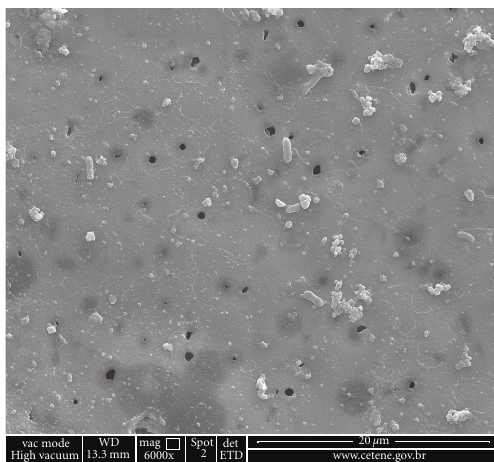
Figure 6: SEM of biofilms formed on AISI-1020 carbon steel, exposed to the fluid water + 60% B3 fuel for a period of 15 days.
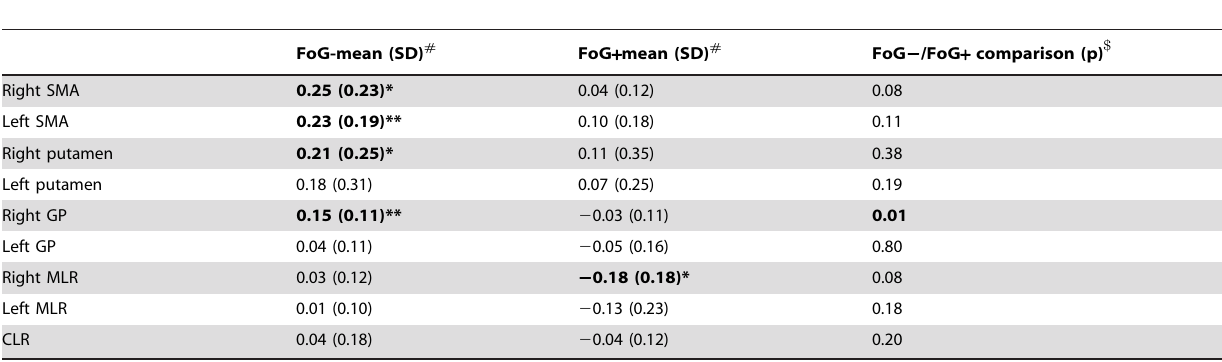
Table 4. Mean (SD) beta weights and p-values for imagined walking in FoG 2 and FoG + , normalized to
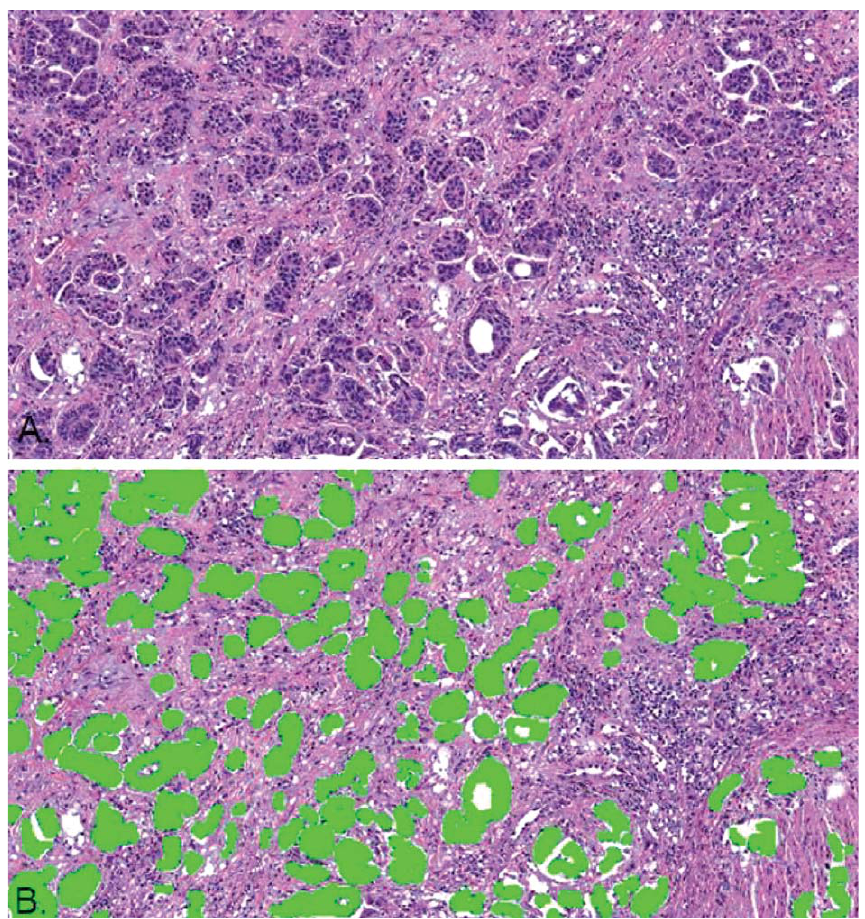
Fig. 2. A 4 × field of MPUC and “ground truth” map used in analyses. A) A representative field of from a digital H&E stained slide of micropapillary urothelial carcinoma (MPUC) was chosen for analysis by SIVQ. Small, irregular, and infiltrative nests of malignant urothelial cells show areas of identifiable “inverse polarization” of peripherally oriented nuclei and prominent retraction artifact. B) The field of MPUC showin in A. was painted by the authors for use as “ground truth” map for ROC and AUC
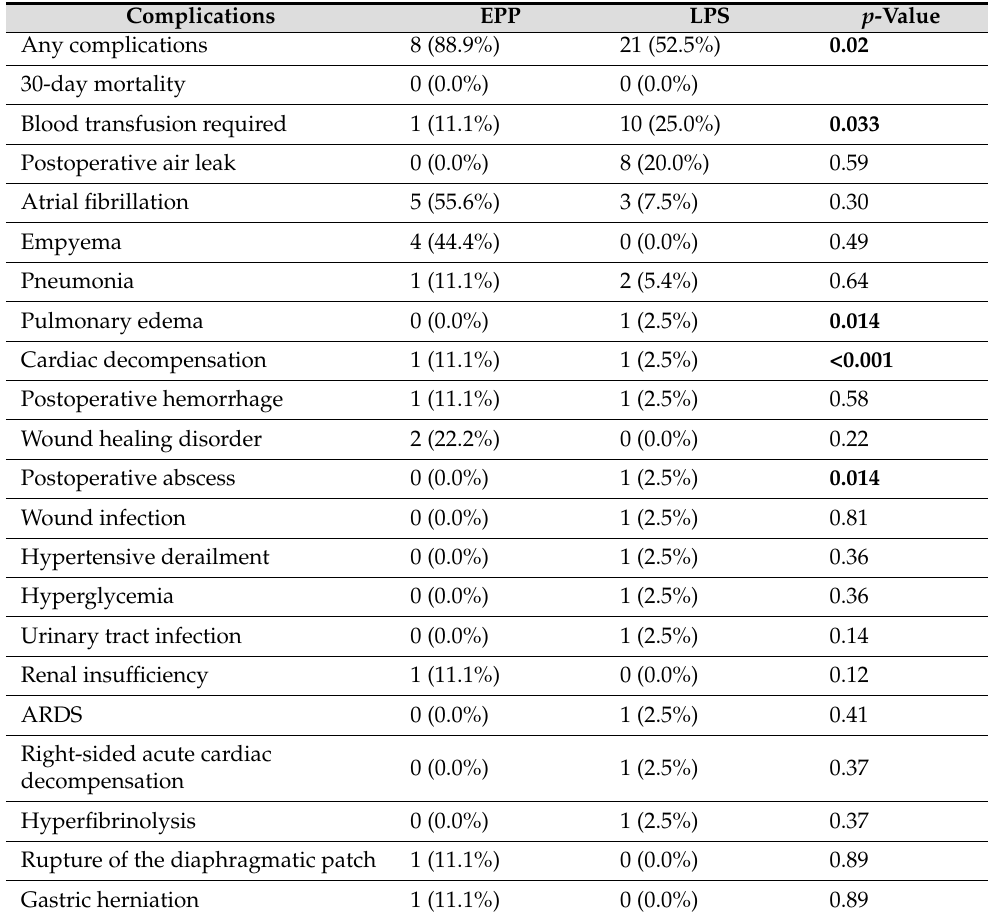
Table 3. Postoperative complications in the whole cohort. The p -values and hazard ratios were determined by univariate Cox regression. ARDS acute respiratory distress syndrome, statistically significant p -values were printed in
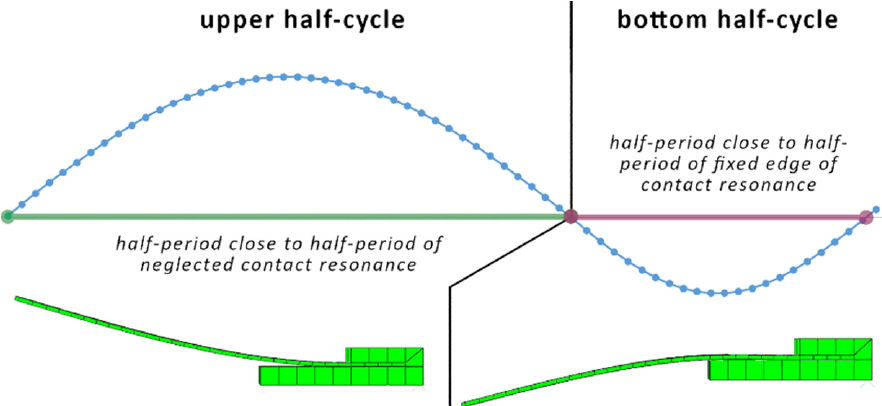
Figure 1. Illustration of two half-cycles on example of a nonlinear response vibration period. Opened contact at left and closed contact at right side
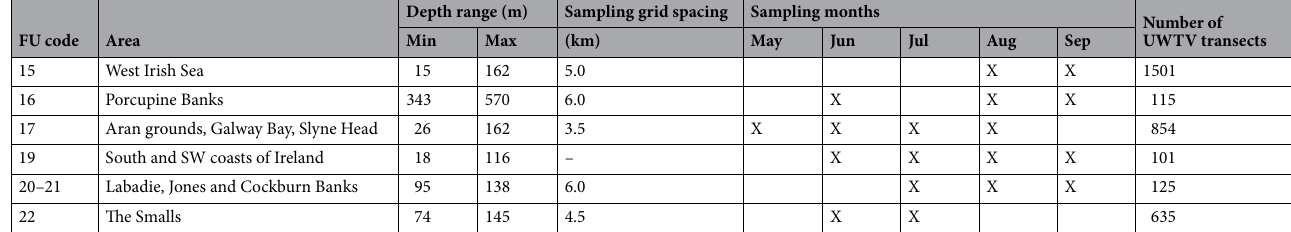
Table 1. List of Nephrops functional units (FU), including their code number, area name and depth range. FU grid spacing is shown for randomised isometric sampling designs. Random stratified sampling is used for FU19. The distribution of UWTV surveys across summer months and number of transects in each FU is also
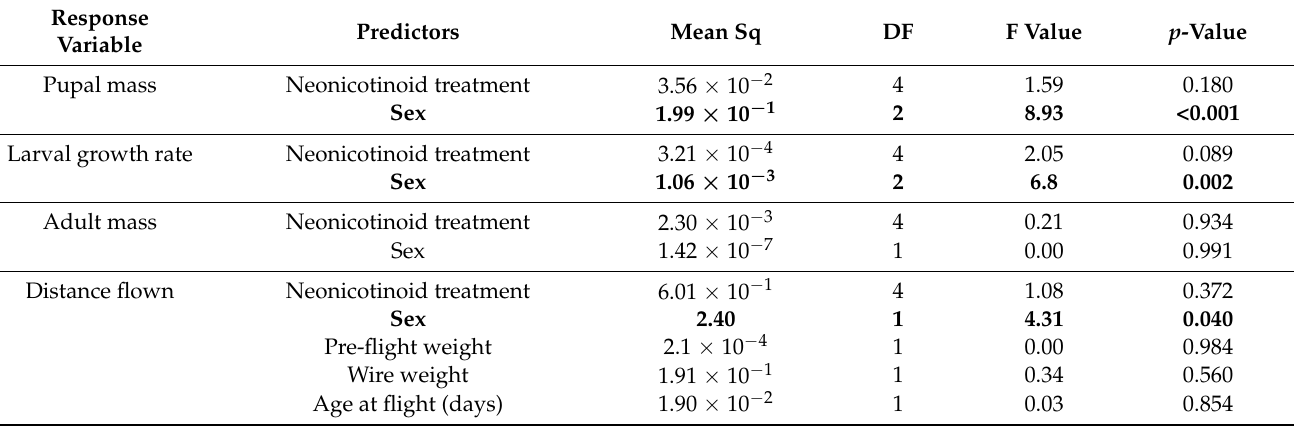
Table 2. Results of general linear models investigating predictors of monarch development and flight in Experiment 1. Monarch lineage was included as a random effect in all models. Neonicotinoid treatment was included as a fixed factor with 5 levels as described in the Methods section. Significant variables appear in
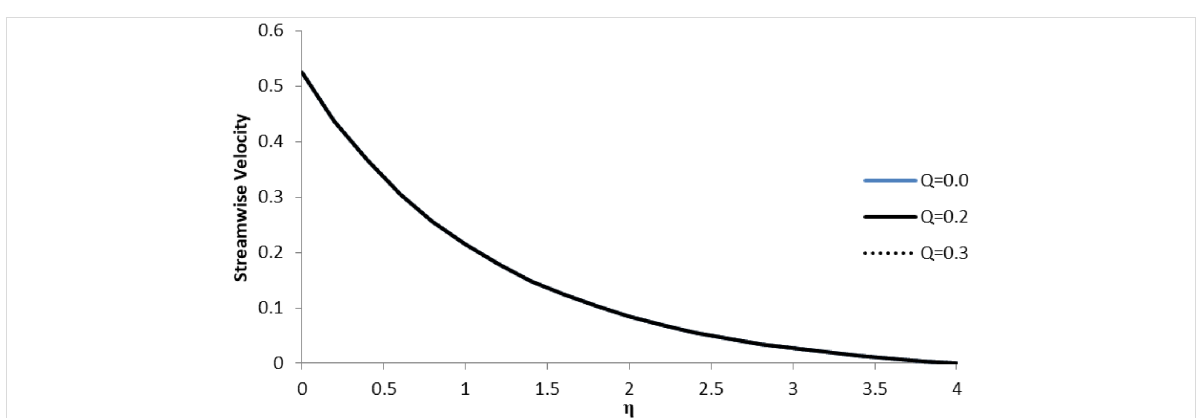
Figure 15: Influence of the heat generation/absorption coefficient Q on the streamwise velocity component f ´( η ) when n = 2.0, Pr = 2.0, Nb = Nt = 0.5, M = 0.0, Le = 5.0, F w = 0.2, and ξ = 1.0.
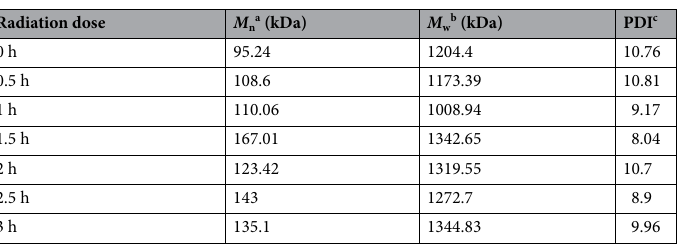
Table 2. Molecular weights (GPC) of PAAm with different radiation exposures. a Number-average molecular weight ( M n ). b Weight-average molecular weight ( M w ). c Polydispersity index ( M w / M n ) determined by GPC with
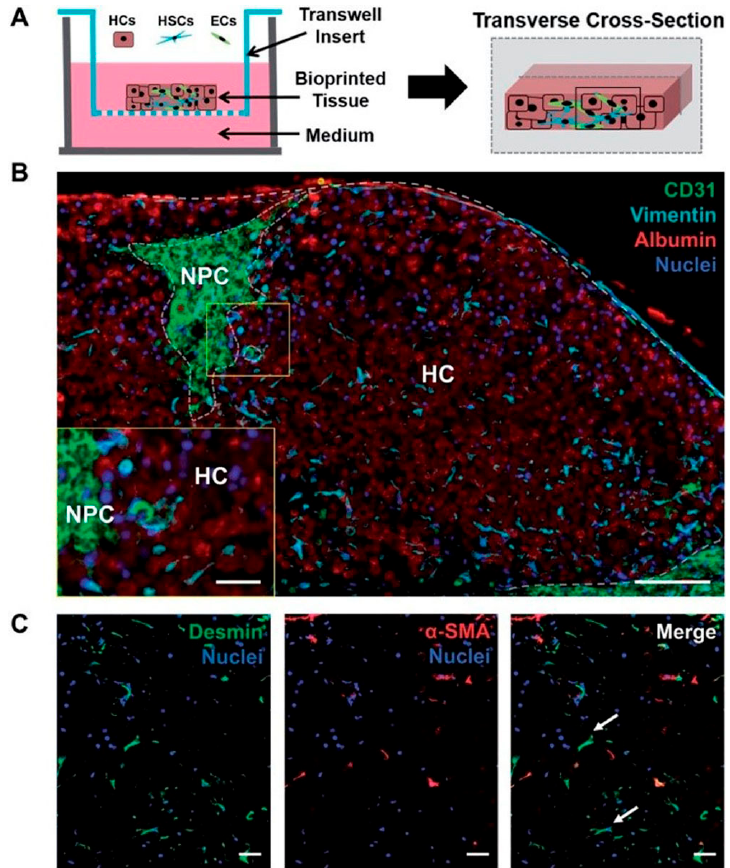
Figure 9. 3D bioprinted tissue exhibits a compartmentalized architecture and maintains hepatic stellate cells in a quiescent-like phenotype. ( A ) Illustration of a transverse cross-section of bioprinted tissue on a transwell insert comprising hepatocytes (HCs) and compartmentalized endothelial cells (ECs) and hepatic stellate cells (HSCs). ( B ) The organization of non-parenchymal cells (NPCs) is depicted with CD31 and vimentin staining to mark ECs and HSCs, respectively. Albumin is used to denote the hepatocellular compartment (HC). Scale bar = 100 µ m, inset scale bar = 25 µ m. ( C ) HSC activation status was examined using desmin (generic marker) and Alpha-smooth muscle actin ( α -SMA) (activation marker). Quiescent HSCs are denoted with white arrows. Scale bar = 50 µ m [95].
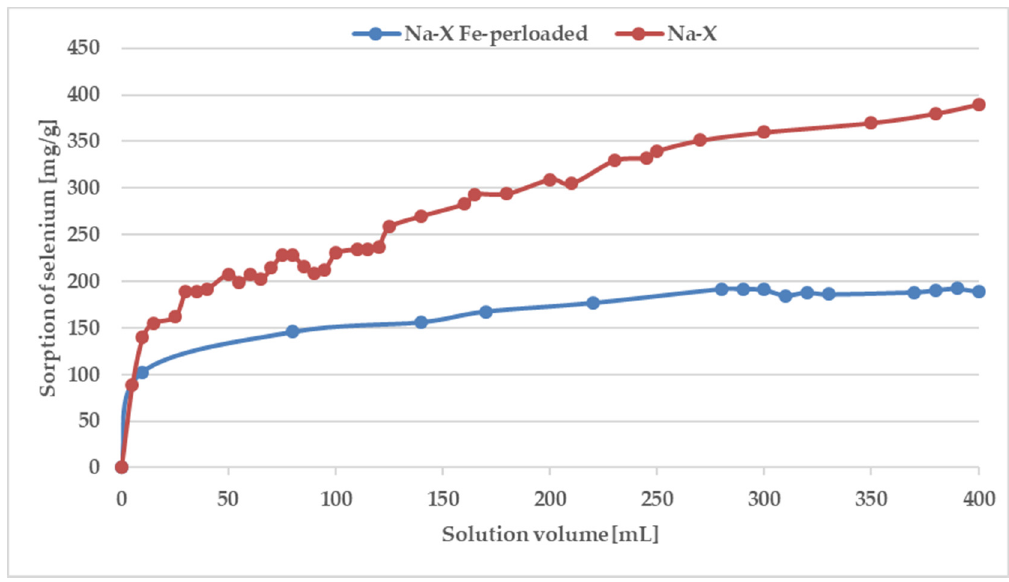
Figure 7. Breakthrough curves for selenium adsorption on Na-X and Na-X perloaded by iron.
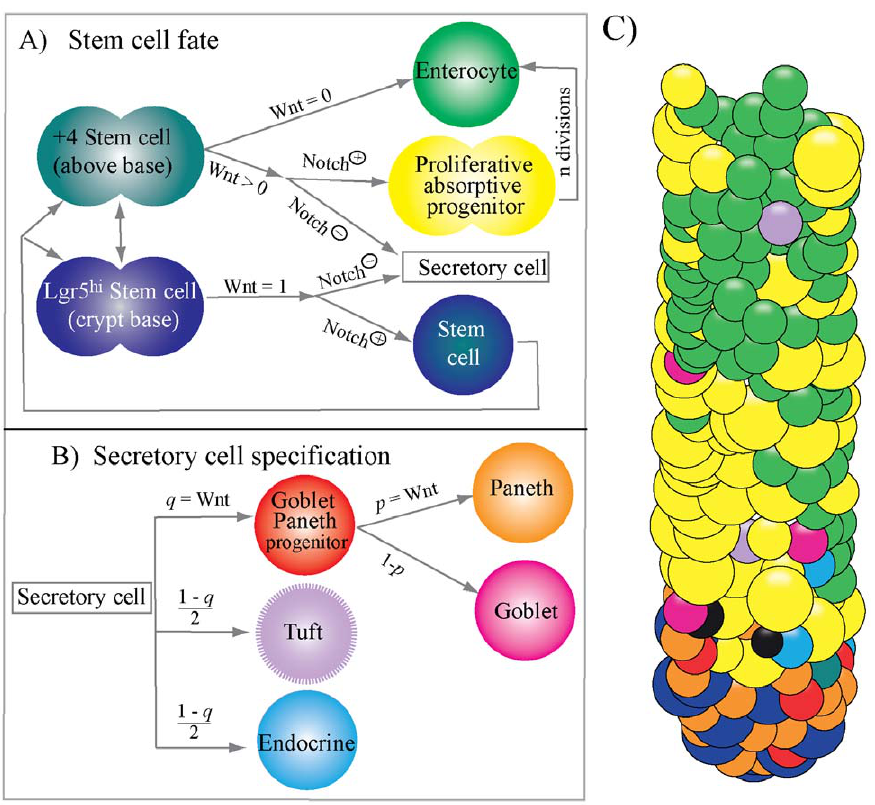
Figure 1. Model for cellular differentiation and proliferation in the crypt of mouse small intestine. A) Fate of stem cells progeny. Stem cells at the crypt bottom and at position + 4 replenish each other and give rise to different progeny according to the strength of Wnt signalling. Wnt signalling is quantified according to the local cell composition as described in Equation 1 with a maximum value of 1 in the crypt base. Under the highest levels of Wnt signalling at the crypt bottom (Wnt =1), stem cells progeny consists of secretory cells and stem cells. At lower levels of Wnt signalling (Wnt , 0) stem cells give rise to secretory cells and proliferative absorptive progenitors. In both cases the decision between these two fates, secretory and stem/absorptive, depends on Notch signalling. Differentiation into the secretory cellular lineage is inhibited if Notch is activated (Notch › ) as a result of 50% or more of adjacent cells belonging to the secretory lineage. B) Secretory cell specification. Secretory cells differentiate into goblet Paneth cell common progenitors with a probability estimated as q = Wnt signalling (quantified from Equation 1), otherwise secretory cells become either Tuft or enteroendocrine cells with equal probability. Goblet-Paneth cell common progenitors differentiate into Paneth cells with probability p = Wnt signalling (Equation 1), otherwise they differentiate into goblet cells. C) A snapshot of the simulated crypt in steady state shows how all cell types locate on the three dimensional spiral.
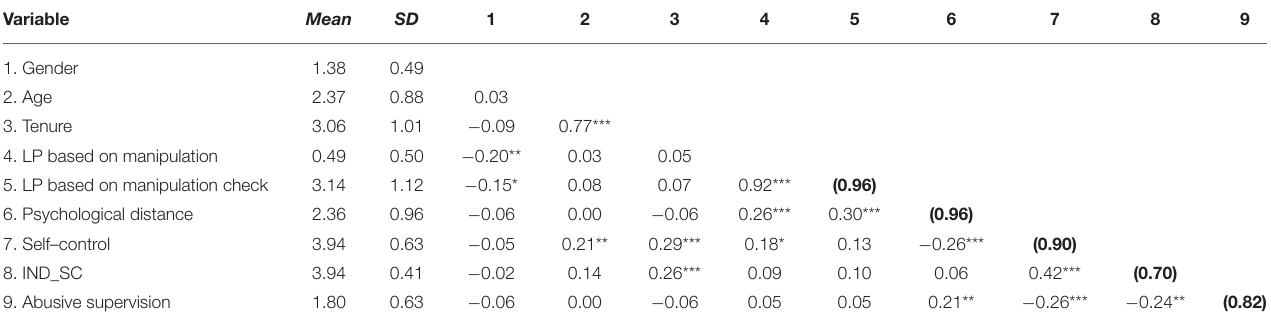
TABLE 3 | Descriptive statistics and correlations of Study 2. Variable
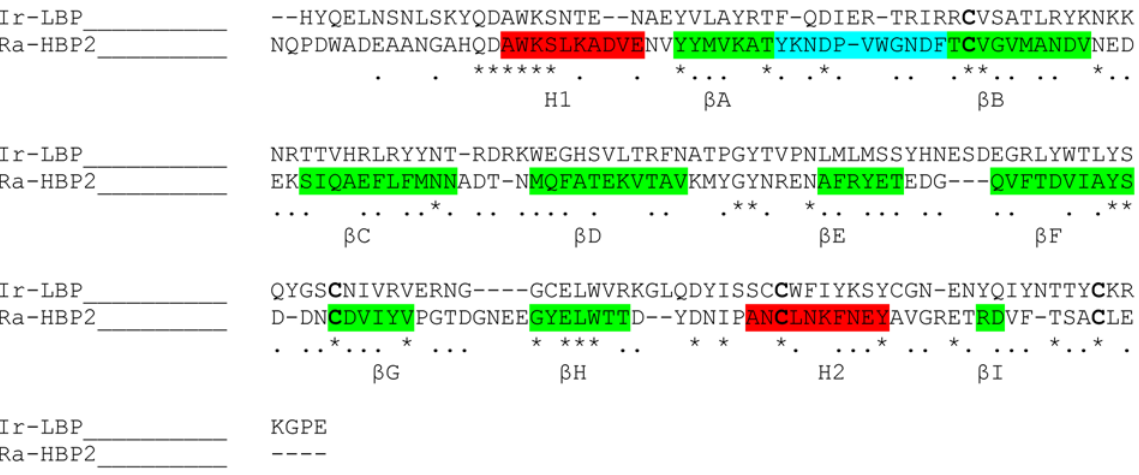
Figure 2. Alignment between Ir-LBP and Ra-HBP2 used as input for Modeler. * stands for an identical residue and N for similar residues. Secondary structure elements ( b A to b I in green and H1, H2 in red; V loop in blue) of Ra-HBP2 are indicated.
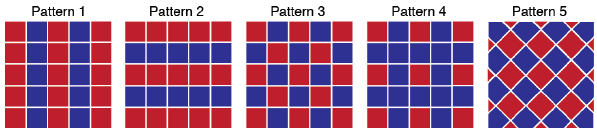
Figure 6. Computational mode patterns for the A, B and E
····················
# Your assignment
In your transcription of the listing above, match each line exactly and include no pictures.

# Response to the exercise
Figure 6: SEM of biofilms formed on AISI-1020 carbon steel, exposed to the fluid water + 60% B3 fuel for a period of 15 days.
Table 4. Mean (SD) beta weights and p-values for imagined walking in FoG 2 and FoG + , normalized to
Fig. 2. A 4 × field of MPUC and “ground truth” map used in analyses. A) A representative field of from a digital H&E stained slide of micropapillary urothelial carcinoma (MPUC) was chosen for analysis by SIVQ. Small, irregular, and infiltrative nests of malignant urothelial cells show areas of identifiable “inverse polarization” of peripherally oriented nuclei and prominent retraction artifact. B) The field of MPUC showin in A. was painted by the authors for use as “ground truth” map for ROC and AUC
Table 3. Postoperative complications in the whole cohort. The p -values and hazard ratios were determined by univariate Cox regression. ARDS acute respiratory distress syndrome, statistically significant p -values were printed in
Figure 1. Illustration of two half-cycles on example of a nonlinear response vibration period. Opened contact at left and closed contact at right side
Table 1. List of Nephrops functional units (FU), including their code number, area name and depth range. FU grid spacing is shown for randomised isometric sampling designs. Random stratified sampling is used for FU19. The distribution of UWTV surveys across summer months and number of transects in each FU is also
Table 2. Results of general linear models investigating predictors of monarch development and flight in Experiment 1. Monarch lineage was included as a random effect in all models. Neonicotinoid treatment was included as a fixed factor with 5 levels as described in the Methods section. Significant variables appear in
Figure 15: Influence of the heat generation/absorption coefficient Q on the streamwise velocity component f ´( η ) when n = 2.0, Pr = 2.0, Nb = Nt = 0.5, M = 0.0, Le = 5.0, F w = 0.2, and ξ = 1.0.
Table 2. Molecular weights (GPC) of PAAm with different radiation exposures. a Number-average molecular weight ( M n ). b Weight-average molecular weight ( M w ). c Polydispersity index ( M w / M n ) determined by GPC with
Figure 9. 3D bioprinted tissue exhibits a compartmentalized architecture and maintains hepatic stellate cells in a quiescent-like phenotype. ( A ) Illustration of a transverse cross-section of bioprinted tissue on a transwell insert comprising hepatocytes (HCs) and compartmentalized endothelial cells (ECs) and hepatic stellate cells (HSCs). ( B ) The organization of non-parenchymal cells (NPCs) is depicted with CD31 and vimentin staining to mark ECs and HSCs, respectively. Albumin is used to denote the hepatocellular compartment (HC). Scale bar = 100 µ m, inset scale bar = 25 µ m. ( C ) HSC activation status was examined using desmin (generic marker) and Alpha-smooth muscle actin ( α -SMA) (activation marker). Quiescent HSCs are denoted with white arrows. Scale bar = 50 µ m [95].
Figure 7. Breakthrough curves for selenium adsorption on Na-X and Na-X perloaded by iron.
Figure 1. Model for cellular differentiation and proliferation in the crypt of mouse small intestine. A) Fate of stem cells progeny. Stem cells at the crypt bottom and at position + 4 replenish each other and give rise to different progeny according to the strength of Wnt signalling. Wnt signalling is quantified according to the local cell composition as described in Equation 1 with a maximum value of 1 in the crypt base. Under the highest levels of Wnt signalling at the crypt bottom (Wnt =1), stem cells progeny consists of secretory cells and stem cells. At lower levels of Wnt signalling (Wnt , 0) stem cells give rise to secretory cells and proliferative absorptive progenitors. In both cases the decision between these two fates, secretory and stem/absorptive, depends on Notch signalling. Differentiation into the secretory cellular lineage is inhibited if Notch is activated (Notch › ) as a result of 50% or more of adjacent cells belonging to the secretory lineage. B) Secretory cell specification. Secretory cells differentiate into goblet Paneth cell common progenitors with a probability estimated as q = Wnt signalling (quantified from Equation 1), otherwise secretory cells become either Tuft or enteroendocrine cells with equal probability. Goblet-Paneth cell common progenitors differentiate into Paneth cells with probability p = Wnt signalling (Equation 1), otherwise they differentiate into goblet cells. C) A snapshot of the simulated crypt in steady state shows how all cell types locate on the three dimensional spiral.
TABLE 3 | Descriptive statistics and correlations of Study 2. Variable
Figure 2. Alignment between Ir-LBP and Ra-HBP2 used as input for Modeler. * stands for an identical residue and N for similar residues. Secondary structure elements ( b A to b I in green and H1, H2 in red; V loop in blue) of Ra-HBP2 are indicated.
Figure 6. Computational mode patterns for the A, B and E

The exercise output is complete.